Max was right. Life is not always going to be comfortable. But there’s beauty on the trail if you keep going. Keep going.
“You don’t stop dancing because you grow old. You grow old because you stop dancing.” – Jellybean Benitez
My birthday is in two days, August 16. I will be 57 years young. I recall a time when, four years ago, I was driving Shane and Max to the skateboard store. Shane said to me, “Mom, what’s your best dance move to bring to the dance floor?” I said, “Duh, it’s the Smurf!” Shane turned up the radio and I started car dancing to 50 Cent (because teenagers picked the music). Max yelled from the back seat, “Mom, STOP! You’re making God cry!”
My Max, my youngest, my baby, began his senior year of high school today. When his older brother, Shane, was starting high school, he would announce himself whenever he came home. He would slam the front door open and yell, “SHANE’S HOME!” When he stopped announcing himself, I missed that. I still miss that.

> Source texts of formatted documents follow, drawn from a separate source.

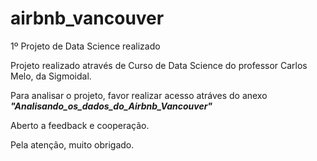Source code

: # airbnb_vancouver
1º Projeto de Data Science realizado


Projeto realizado através de Curso de Data Science do professor Carlos Melo, da Sigmoidal.

Para analisar o projeto, favor realizar acesso atráves do anexo ***"Analisando_os_dados_do_Airbnb_Vancouver"***

Aberto a feedback e cooperação.

Pela atenção, muito obrigado.
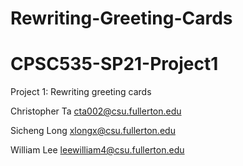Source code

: # Rewriting-Greeting-Cards
# CPSC535-SP21-Project1
Project 1: Rewriting greeting cards


Christopher Ta      cta002@csu.fullerton.edu

Sicheng Long        xlongx@csu.fullerton.edu

William Lee         leewilliam4@csu.fullerton.edu
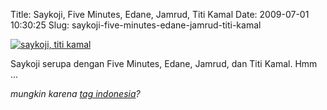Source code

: Title: Saykoji, Five Minutes, Edane, Jamrud, Titi Kamal
Date: 2009-07-01 10:30:25
Slug: saykoji-five-minutes-edane-jamrud-titi-kamal

[![saykoji, titi kamal](http://files.getdropbox.com/u/112837/kriwil.com/image/post/saykoji_min.png)](http://files.getdropbox.com/u/112837/kriwil.com/image/post/saykoji_full.png)

Saykoji serupa dengan Five Minutes, Edane, Jamrud, dan Titi Kamal. Hmm ...

_mungkin karena [tag indonesia](http://www.last.fm/tag/indonesia)?_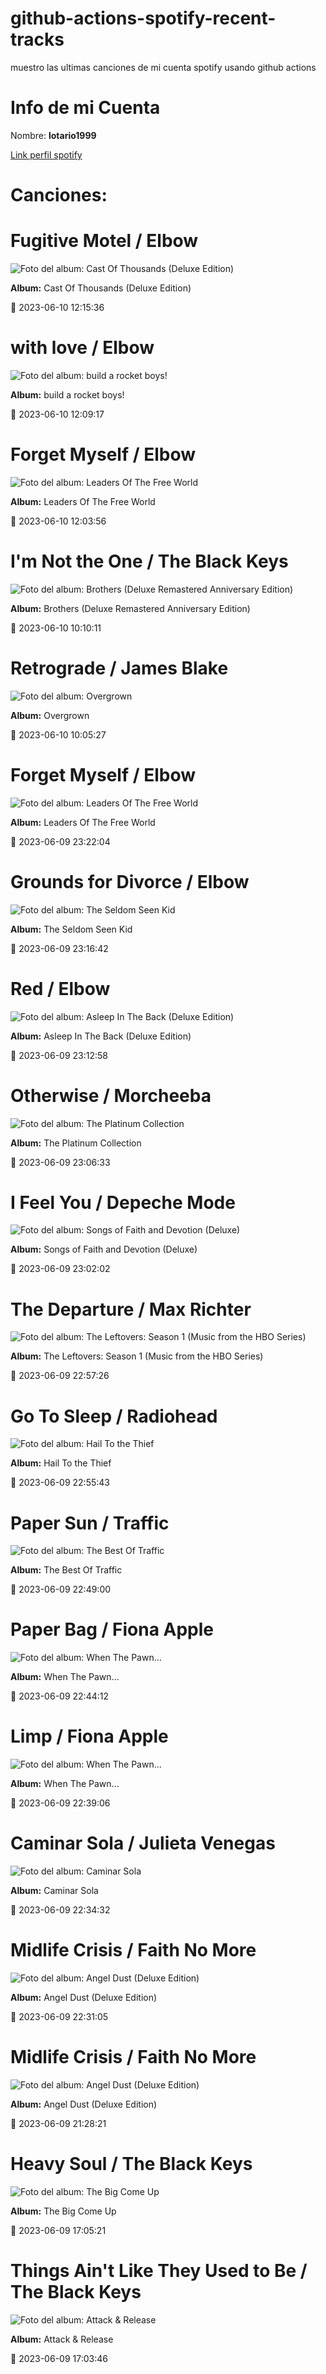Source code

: 

# github-actions-spotify-recent-tracks        

muestro las ultimas canciones de mi cuenta spotify usando github actions

# Info de mi Cuenta
Nombre: **lotario1999**

[Link perfil spotify](https://open.spotify.com/user/lotario1999)

# Canciones:



# **Fugitive Motel** / Elbow

![Foto del album: Cast Of Thousands (Deluxe Edition)](https://i.scdn.co/image/ab67616d00001e023a9c5b341de0decba2483494)

**Album:** Cast Of Thousands (Deluxe Edition)

📅 2023-06-10 12:15:36


# **with love** / Elbow

![Foto del album: build a rocket boys!](https://i.scdn.co/image/ab67616d00001e0200fc05dd845fe011ae13901b)

**Album:** build a rocket boys!

📅 2023-06-10 12:09:17


# **Forget Myself** / Elbow

![Foto del album: Leaders Of The Free World](https://i.scdn.co/image/ab67616d00001e028ceddc7ebcd8896e86ea1bfe)

**Album:** Leaders Of The Free World

📅 2023-06-10 12:03:56


# **I'm Not the One** / The Black Keys

![Foto del album: Brothers (Deluxe Remastered Anniversary Edition)](https://i.scdn.co/image/ab67616d00001e02995cafb297bbedb4795bc673)

**Album:** Brothers (Deluxe Remastered Anniversary Edition)

📅 2023-06-10 10:10:11


# **Retrograde** / James Blake

![Foto del album: Overgrown](https://i.scdn.co/image/ab67616d00001e02d134dbb0fad78dda23d777ff)

**Album:** Overgrown

📅 2023-06-10 10:05:27


# **Forget Myself** / Elbow

![Foto del album: Leaders Of The Free World](https://i.scdn.co/image/ab67616d00001e028ceddc7ebcd8896e86ea1bfe)

**Album:** Leaders Of The Free World

📅 2023-06-09 23:22:04


# **Grounds for Divorce** / Elbow

![Foto del album: The Seldom Seen Kid](https://i.scdn.co/image/ab67616d00001e02967a417ba6b1db017324e8a8)

**Album:** The Seldom Seen Kid

📅 2023-06-09 23:16:42


# **Red** / Elbow

![Foto del album: Asleep In The Back (Deluxe Edition)](https://i.scdn.co/image/ab67616d00001e028817451d816850417318fdf4)

**Album:** Asleep In The Back (Deluxe Edition)

📅 2023-06-09 23:12:58


# **Otherwise** / Morcheeba

![Foto del album: The Platinum Collection](https://i.scdn.co/image/ab67616d00001e024d434d1e896f86efbeb02361)

**Album:** The Platinum Collection

📅 2023-06-09 23:06:33


# **I Feel You** / Depeche Mode

![Foto del album: Songs of Faith and Devotion (Deluxe)](https://i.scdn.co/image/ab67616d00001e02029fe2605ca0c2edd929658f)

**Album:** Songs of Faith and Devotion (Deluxe)

📅 2023-06-09 23:02:02


# **The Departure** / Max Richter

![Foto del album: The Leftovers: Season 1 (Music from the HBO Series)](https://i.scdn.co/image/ab67616d00001e0249f6cc2b9a5828ae0210fd46)

**Album:** The Leftovers: Season 1 (Music from the HBO Series)

📅 2023-06-09 22:57:26


# **Go To Sleep** / Radiohead

![Foto del album: Hail To the Thief](https://i.scdn.co/image/ab67616d00001e020da53e8f58e59f28a79c10c7)

**Album:** Hail To the Thief

📅 2023-06-09 22:55:43


# **Paper Sun** / Traffic

![Foto del album: The Best Of Traffic](https://i.scdn.co/image/ab67616d00001e02e94c7c8b7fdd44e46d984e1f)

**Album:** The Best Of Traffic

📅 2023-06-09 22:49:00


# **Paper Bag** / Fiona Apple

![Foto del album: When The Pawn...](https://i.scdn.co/image/ab67616d00001e0270622da427271b0203d7ce79)

**Album:** When The Pawn...

📅 2023-06-09 22:44:12


# **Limp** / Fiona Apple

![Foto del album: When The Pawn...](https://i.scdn.co/image/ab67616d00001e0270622da427271b0203d7ce79)

**Album:** When The Pawn...

📅 2023-06-09 22:39:06


# **Caminar Sola** / Julieta Venegas

![Foto del album: Caminar Sola](https://i.scdn.co/image/ab67616d00001e0235235da04c0c9873b16c88bd)

**Album:** Caminar Sola

📅 2023-06-09 22:34:32


# **Midlife Crisis** / Faith No More

![Foto del album: Angel Dust (Deluxe Edition)](https://i.scdn.co/image/ab67616d00001e0236842671366bfeb3d7c5f19e)

**Album:** Angel Dust (Deluxe Edition)

📅 2023-06-09 22:31:05


# **Midlife Crisis** / Faith No More

![Foto del album: Angel Dust (Deluxe Edition)](https://i.scdn.co/image/ab67616d00001e0236842671366bfeb3d7c5f19e)

**Album:** Angel Dust (Deluxe Edition)

📅 2023-06-09 21:28:21


# **Heavy Soul** / The Black Keys

![Foto del album: The Big Come Up](https://i.scdn.co/image/ab67616d00001e02afe910b3a05b26a193e92851)

**Album:** The Big Come Up

📅 2023-06-09 17:05:21


# **Things Ain't Like They Used to Be** / The Black Keys

![Foto del album: Attack & Release](https://i.scdn.co/image/ab67616d00001e02b6b648147df2f34d39fc1e14)

**Album:** Attack & Release

📅 2023-06-09 17:03:46

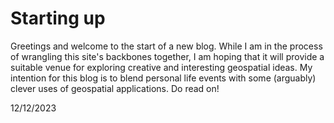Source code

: <html lang="en-US">

<head>
    <meta charset='utf-8'>
    <meta http-equiv= "X-UA-Compatible" content="IE=edge">
    <meta name="viewport" content="width=device-width,maximum-scale=2">
</head>

<main>

<h1> Starting up </h1>

<p1> Greetings and welcome to the start of a new blog. While I am in the process of wrangling this site's backbones together, I am hoping that it will provide a suitable venue for 
exploring creative and interesting geospatial ideas. My intention for this blog is to blend personal life events with some (arguably) clever uses of geospatial applications. Do read on! </p1> <br>

<p2> 12/12/2023 </p2>



</main>
</html>
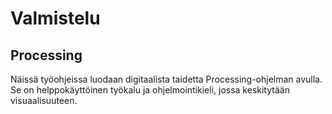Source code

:# Valmistelu
## Processing
Näissä työohjeissa luodaan digitaalista taidetta Processing-ohjelman avulla.
Se on helppokäyttöinen työkalu ja ohjelmointikieli, jossa keskitytään visuaalisuuteen.
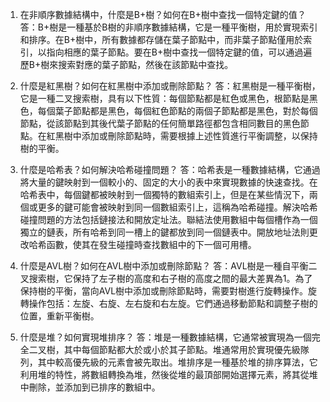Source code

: 

1. 在非順序數據結構中，什麼是B+樹？如何在B+樹中查找一個特定鍵的值？
答：B+樹是一種基於B樹的非順序數據結構，它是一種平衡樹，用於實現索引和排序。在B+樹中，所有數據都存儲在葉子節點中，而非葉子節點僅用於索引，以指向相應的葉子節點。要在B+樹中查找一個特定鍵的值，可以通過遍歷B+樹來搜索對應的葉子節點，然後在該節點中查找。

2. 什麼是紅黑樹？如何在紅黑樹中添加或刪除節點？
答：紅黑樹是一種平衡樹，它是一種二叉搜索樹，具有以下性質：每個節點都是紅色或黑色，根節點是黑色，每個葉子節點都是黑色，每個紅色節點的兩個子節點都是黑色，對於每個節點，從該節點到其後代葉子節點的任何簡單路徑都包含相同數目的黑色節點。在紅黑樹中添加或刪除節點時，需要根據上述性質進行平衡調整，以保持樹的平衡。

3. 什麼是哈希表？如何解決哈希碰撞問題？
答：哈希表是一種數據結構，它通過將大量的鍵映射到一個較小的、固定的大小的表中來實現數據的快速查找。在哈希表中，每個鍵都被映射到一個獨特的數組索引上，但是在某些情況下，兩個或更多的鍵可能會被映射到同一個數組索引上，這稱為哈希碰撞。解決哈希碰撞問題的方法包括鏈接法和開放定址法。聯結法使用數組中每個槽作為一個獨立的鏈表，所有哈希到同一槽上的鍵都放到同一個鏈表中。開放地址法則更改哈希函數，使其在發生碰撞時查找數組中的下一個可用槽。

4. 什麼是AVL樹？如何在AVL樹中添加或刪除節點？
答：AVL樹是一種自平衡二叉搜索樹，它保持了左子樹的高度和右子樹的高度之間的最大差異為1。為了保持樹的平衡，當向AVL樹中添加或刪除節點時，需要對樹進行旋轉操作。旋轉操作包括：左旋、右旋、左右旋和右左旋。它們通過移動節點和調整子樹的位置，重新平衡樹。

5. 什麼是堆？如何實現堆排序？
答：堆是一種數據結構，它通常被實現為一個完全二叉樹，其中每個節點都大於或小於其子節點。堆通常用於實現優先級隊列，其中較高優先級的元素會被先取出。堆排序是一種基於堆的排序算法，它利用堆的特性，將數組轉換為堆，然後從堆的最頂部開始選擇元素，將其從堆中刪除，並添加到已排序的數組中。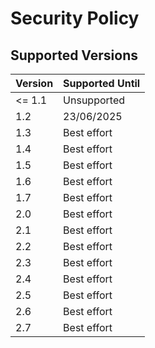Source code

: # Security Policy

## Supported Versions

| Version | Supported Until |
| ------- | --------------- |
| <= 1.1  | Unsupported     |
| 1.2     | 23/06/2025      |
| 1.3     | Best effort     |
| 1.4     | Best effort     |
| 1.5     | Best effort     |
| 1.6     | Best effort     |
| 1.7     | Best effort     |
| 2.0     | Best effort     |
| 2.1     | Best effort     |
| 2.2     | Best effort     |
| 2.3     | Best effort     |
| 2.4     | Best effort     |
| 2.5     | Best effort     |
| 2.6     | Best effort     |
| 2.7     | Best effort     |
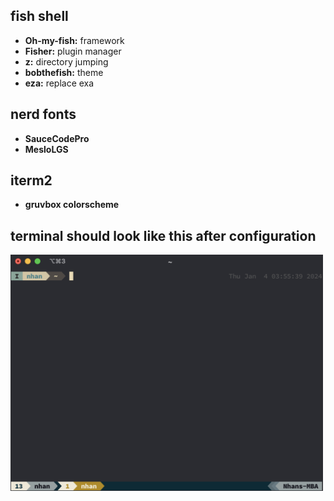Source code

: ## fish shell

- **Oh-my-fish:** framework
- **Fisher:** plugin manager
- **z:** directory jumping
- **bobthefish:** theme
- **eza:** replace exa

## nerd fonts

- **SauceCodePro**
- **MesloLGS**

## iterm2

- **gruvbox colorscheme**

## terminal should look like this after configuration

[<img src="./images/img.jpg" width="500"/>]()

Today, on social media, I saw all the photos of my friends’ kids heading off to the first day of school. I don’t have pics of my kids’ first days of their last couple of years of school. First of all, they were usually at their dad’s house and he’s way more relaxed than me about that kind of stuff. Second, that’s not their jam. But here’s what I did do today, for Max’s last first day of high school. I went into his bedroom this morning with my headphones on, listening to a playlist that I made for him. And I danced. “Ooh-oo child, Things are gonna get easier. Ooh-oo child, Things’ll get brighter….Some day, yeah. We’ll get it together and we’ll get it all done.” And so – I danced the Smurf to the Five Stairsteps in my high school senior son’s bedroom at 7:00 a.m. on a Wednesday. I’m pretty sure it made God laugh until they cried.
A few weeks back, Max was hanging out on my bed while I was practicing salsa steps. And I realized that we had gotten past the whole car dancing debacle. It’s an anti-climatic moment when you realize that you no longer have the power to embarrass your kid with your old school dance moves.
When Shane was here earlier this summer, he didn’t announce his entrances. But he would come into my room each day and tell me his comings and goings. He still calls and texts me enough to let me know that he has not been eaten by bears in Oregon.
I think, perhaps, maybe, this whole mom thing may be working out in my favor. My sons are moving on and out and I am going to have this entire house as my dance floor. Silver lining. And yet, I will always have them here – in my heart, my soul, my amazing kids. Yeah. This mom gig, it’s turned out to be the best job I never got a job description for.
During my 56th year, I said goodbye to many beloved friends and family. One of my dear friends told me the day before she passed away, “Know that you are always loved. And keep loving and appreciating. And don’t forget to dance.” Every morning, I get out of bed and I put on music. And I boogie downstairs to get coffee, with my beloved furry co-counsel Atticus Finch in tow. Starting with that first cup of coffee, I remind myself. This is good. Know that you are always loved. And don’t forget to dance until you make your kids and God cry. Happy birthday to me. Happy every day to you.